Exercise objective
Verbatim output of the lines below is required, with the images omitted.

Given information
□ □ □
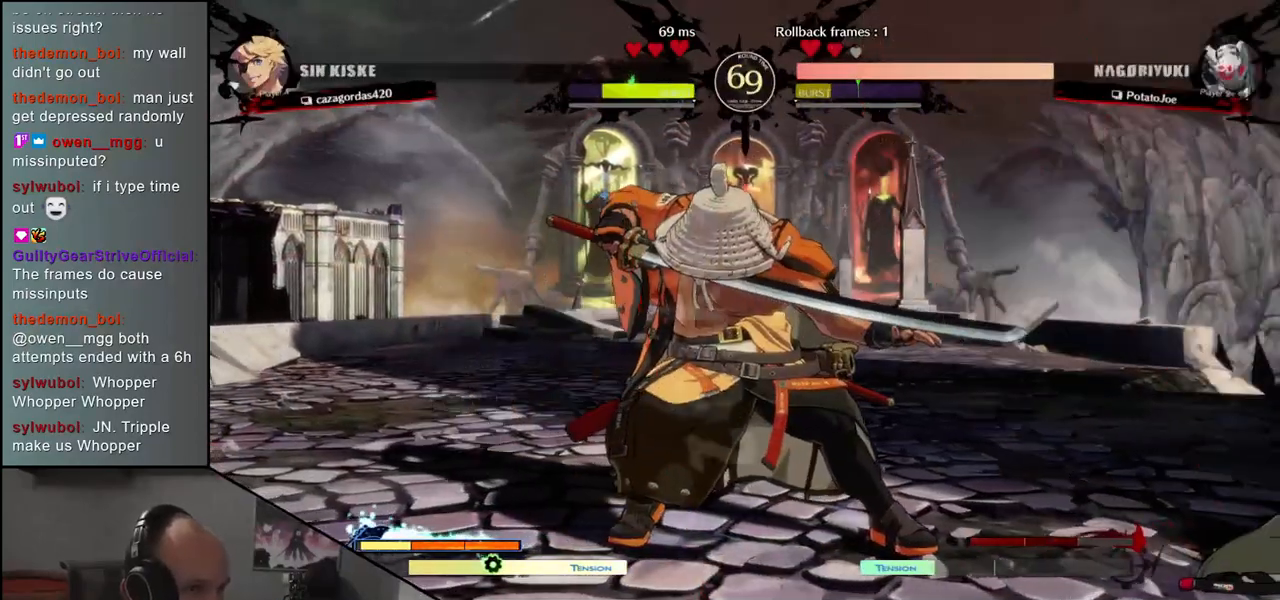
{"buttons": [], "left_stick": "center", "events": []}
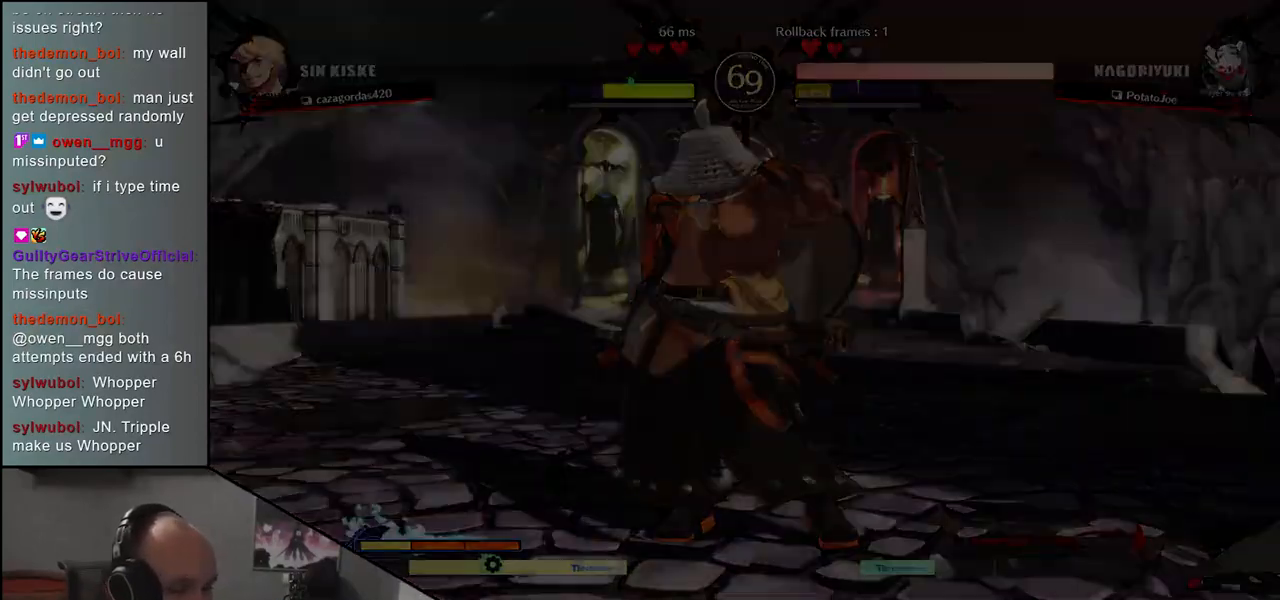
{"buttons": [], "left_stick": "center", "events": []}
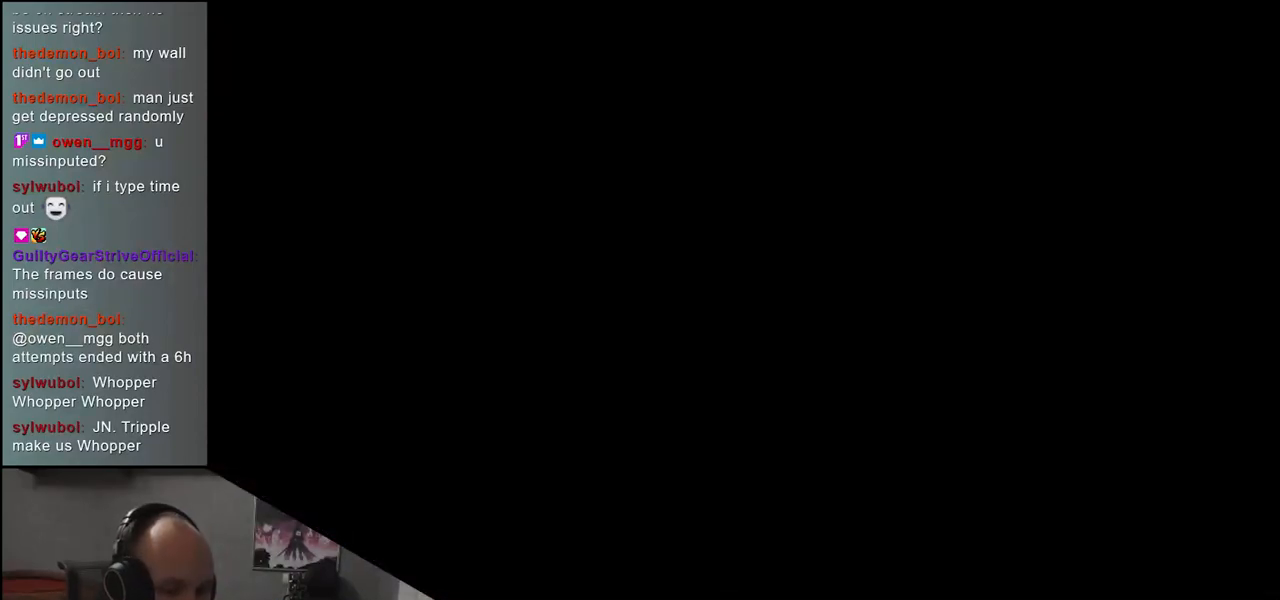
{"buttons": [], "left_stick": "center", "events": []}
□ □ □
Written response
{"buttons": [], "left_stick": "center", "events": []}
{"buttons": [], "left_stick": "center", "events": []}
{"buttons": [], "left_stick": "center", "events": []}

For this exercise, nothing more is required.